Passengers (Morten Tyldum, 2016)

A passenger on a spaceship bound for a new planet wakes up 90 years too early from hibernation, and spends a year alone trying to divert himself, until being irresistibly drawn to one of the other sleeping passengers, who he then wakes up to have a companion. They fall in love, until the day she finds out what he did.
There is a highly questionable underlying assumption here, which is that we would find what he did, i.e. curtailing her life, acceptable just because he's Chris Pratt and she's Jennifer Lawrence, and their telegenic compatibility means that their relationship is not only excusable, but was just meant to be. If you can overlook that, and the numerous plunderings of the plots and/or style of other material, Moon, WALL-E and The Shining being just some that spring to mind, it does manage to charm at times. But the director, Tyldum, whose last works were the taut thriller Headhunters and The Imitation Game, is on a slippery slope by taking the Hollywood dollar with such compromised material, which then descends into a wholly unnecessary action sequence at the end, to complete The Titanic arc.

5/10

Sunday 16 July 2017

The Hippopotamus (John Jencks, 2017)

A boozy, misanthropic burnt-out poet is tasked by his goddaughter to investigate supposed miracles at an estranged friend's country house in an adaptation of Stephen Fry's comic novel. Roger Allam attacks the character, so clearly Fry's caustically uninhibited alter-ego, with unbridled gusto and his expletive-ridden diatribes, bon mots and misbehaviour sustain the film until about halfway through, by which stage they have become tedious and then the enterprise is left running on empty as the plot itself is far too slender to impart much point to carrying on. Fry's smart turns of phrase just aren't quite enough for a full-blooded feature on this occasion, as amusing as they might be at times.

5/10

Friday 7 July 2017

Arrival (Denis Villeneuve, 2016)

Arrival posits that a dozen alien vessels appear one day over seemingly random locations around the world and hover there sphinx-like while humanity runs around in a flap trying to decide what to do about them. A linguist drafted in to try to communicate with the inscrutable newcomers takes centre stage.
Villeneuve's film has been much lauded, largely for eschewing the standard alien menace road in favour of a more intellectual angle. It is also strong on mood-setting. Irrespective of these virtues, when judged outside the genre confines it doesn't stand up so well to scrutiny.

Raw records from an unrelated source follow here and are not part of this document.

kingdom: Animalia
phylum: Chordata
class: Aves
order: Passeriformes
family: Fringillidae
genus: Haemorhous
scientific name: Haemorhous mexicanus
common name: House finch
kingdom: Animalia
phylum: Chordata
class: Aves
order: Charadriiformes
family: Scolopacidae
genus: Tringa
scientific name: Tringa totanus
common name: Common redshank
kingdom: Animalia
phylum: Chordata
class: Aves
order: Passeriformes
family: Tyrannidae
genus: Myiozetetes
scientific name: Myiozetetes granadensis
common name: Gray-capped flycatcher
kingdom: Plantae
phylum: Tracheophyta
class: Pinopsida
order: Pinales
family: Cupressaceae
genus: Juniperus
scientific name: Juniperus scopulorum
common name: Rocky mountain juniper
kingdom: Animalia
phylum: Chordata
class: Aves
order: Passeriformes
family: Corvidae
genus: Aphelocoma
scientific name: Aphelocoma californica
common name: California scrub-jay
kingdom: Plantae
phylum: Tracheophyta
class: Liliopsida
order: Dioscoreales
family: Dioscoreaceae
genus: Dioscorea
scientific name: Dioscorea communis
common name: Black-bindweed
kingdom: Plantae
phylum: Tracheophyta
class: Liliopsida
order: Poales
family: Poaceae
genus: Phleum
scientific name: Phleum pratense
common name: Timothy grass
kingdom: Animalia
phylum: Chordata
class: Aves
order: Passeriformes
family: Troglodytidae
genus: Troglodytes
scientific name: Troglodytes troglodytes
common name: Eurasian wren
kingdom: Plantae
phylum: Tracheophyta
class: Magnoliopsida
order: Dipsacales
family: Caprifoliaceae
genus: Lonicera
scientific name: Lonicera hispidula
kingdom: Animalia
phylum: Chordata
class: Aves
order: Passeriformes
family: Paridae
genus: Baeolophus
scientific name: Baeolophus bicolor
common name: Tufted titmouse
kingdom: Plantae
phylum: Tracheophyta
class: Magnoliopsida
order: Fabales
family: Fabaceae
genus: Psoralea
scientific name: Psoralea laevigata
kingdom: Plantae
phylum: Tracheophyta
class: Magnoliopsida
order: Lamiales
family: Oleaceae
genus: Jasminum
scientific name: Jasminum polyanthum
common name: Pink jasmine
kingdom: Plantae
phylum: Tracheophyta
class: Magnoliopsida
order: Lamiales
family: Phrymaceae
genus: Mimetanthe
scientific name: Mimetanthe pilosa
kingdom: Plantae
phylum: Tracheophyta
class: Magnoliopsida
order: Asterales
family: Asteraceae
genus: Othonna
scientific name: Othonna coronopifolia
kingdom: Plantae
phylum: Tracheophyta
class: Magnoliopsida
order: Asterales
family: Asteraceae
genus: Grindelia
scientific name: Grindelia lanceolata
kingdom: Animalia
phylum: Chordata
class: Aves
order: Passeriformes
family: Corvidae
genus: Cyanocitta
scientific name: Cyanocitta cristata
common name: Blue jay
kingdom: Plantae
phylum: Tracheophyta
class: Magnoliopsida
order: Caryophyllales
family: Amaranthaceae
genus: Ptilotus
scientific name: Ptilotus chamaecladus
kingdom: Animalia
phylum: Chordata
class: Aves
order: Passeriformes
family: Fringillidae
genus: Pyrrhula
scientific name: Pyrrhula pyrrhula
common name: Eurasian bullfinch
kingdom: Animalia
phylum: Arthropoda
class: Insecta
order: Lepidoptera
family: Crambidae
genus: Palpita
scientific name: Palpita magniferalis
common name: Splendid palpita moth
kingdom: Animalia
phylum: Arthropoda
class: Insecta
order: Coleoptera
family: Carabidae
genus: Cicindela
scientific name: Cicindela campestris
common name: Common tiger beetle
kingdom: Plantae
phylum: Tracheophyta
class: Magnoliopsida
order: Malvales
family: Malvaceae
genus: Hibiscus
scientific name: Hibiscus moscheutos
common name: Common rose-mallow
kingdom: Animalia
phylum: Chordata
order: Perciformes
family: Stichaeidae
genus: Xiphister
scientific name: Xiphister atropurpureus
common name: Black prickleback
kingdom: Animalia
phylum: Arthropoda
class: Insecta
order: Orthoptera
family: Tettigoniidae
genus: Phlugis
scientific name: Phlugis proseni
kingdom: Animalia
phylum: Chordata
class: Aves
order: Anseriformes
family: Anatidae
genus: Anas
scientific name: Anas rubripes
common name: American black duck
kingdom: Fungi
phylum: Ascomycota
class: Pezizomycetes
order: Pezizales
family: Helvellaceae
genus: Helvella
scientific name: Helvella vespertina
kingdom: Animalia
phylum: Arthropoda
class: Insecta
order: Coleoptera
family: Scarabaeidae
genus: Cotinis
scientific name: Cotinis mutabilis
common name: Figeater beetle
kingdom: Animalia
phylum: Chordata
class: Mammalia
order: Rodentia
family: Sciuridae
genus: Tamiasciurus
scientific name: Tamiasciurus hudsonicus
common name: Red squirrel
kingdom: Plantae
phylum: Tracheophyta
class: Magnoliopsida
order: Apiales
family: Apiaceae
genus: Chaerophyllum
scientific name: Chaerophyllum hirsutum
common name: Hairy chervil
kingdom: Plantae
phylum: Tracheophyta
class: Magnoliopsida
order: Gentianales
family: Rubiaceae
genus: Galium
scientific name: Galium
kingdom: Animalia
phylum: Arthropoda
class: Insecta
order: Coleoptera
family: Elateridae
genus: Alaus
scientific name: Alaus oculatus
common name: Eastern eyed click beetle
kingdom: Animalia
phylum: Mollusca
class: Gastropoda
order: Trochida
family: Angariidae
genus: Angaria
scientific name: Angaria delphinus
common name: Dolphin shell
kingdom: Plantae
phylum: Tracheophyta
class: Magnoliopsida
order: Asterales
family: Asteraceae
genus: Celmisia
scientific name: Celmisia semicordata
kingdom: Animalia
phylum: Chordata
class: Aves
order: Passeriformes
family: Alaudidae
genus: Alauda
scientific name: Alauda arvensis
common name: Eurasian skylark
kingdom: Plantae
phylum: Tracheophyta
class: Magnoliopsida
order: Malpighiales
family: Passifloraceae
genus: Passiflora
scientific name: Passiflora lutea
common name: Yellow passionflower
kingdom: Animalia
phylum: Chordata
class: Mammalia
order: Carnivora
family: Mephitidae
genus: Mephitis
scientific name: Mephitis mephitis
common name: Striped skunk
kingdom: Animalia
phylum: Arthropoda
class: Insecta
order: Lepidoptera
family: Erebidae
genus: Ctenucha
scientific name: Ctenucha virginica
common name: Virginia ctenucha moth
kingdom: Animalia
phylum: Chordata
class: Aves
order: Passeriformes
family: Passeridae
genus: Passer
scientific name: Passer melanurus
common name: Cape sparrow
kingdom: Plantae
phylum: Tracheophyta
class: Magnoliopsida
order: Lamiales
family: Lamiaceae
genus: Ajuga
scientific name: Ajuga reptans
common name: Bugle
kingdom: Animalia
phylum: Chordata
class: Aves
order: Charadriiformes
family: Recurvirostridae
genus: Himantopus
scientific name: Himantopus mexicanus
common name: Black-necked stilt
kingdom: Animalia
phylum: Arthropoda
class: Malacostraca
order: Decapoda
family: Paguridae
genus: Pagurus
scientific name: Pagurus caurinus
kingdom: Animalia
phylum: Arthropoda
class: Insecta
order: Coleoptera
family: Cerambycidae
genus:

The notion that beings so advanced that they can get here, in their 2001 monoliths, would then be incapable of working out our crude syntax is as ridiculous as ever, never mind that we could decipher their fuzzy circles of supposed language instead. Accordingly, the message of hope that they finally impart is equally woolly.
The film's strongest aspects, i.e. the lead character's dawning realisation of the fate of her future daughter and how that impacts her choices here and now, twinned with the notion of events in time as something immutable and ever-present rather than linear and finite, are unfortunately somewhat buried under the global-level portentousness. A braver script would have trusted that these themes had sufficient power to sustain interest by themselves, without any of the sci-fi hoo-ha.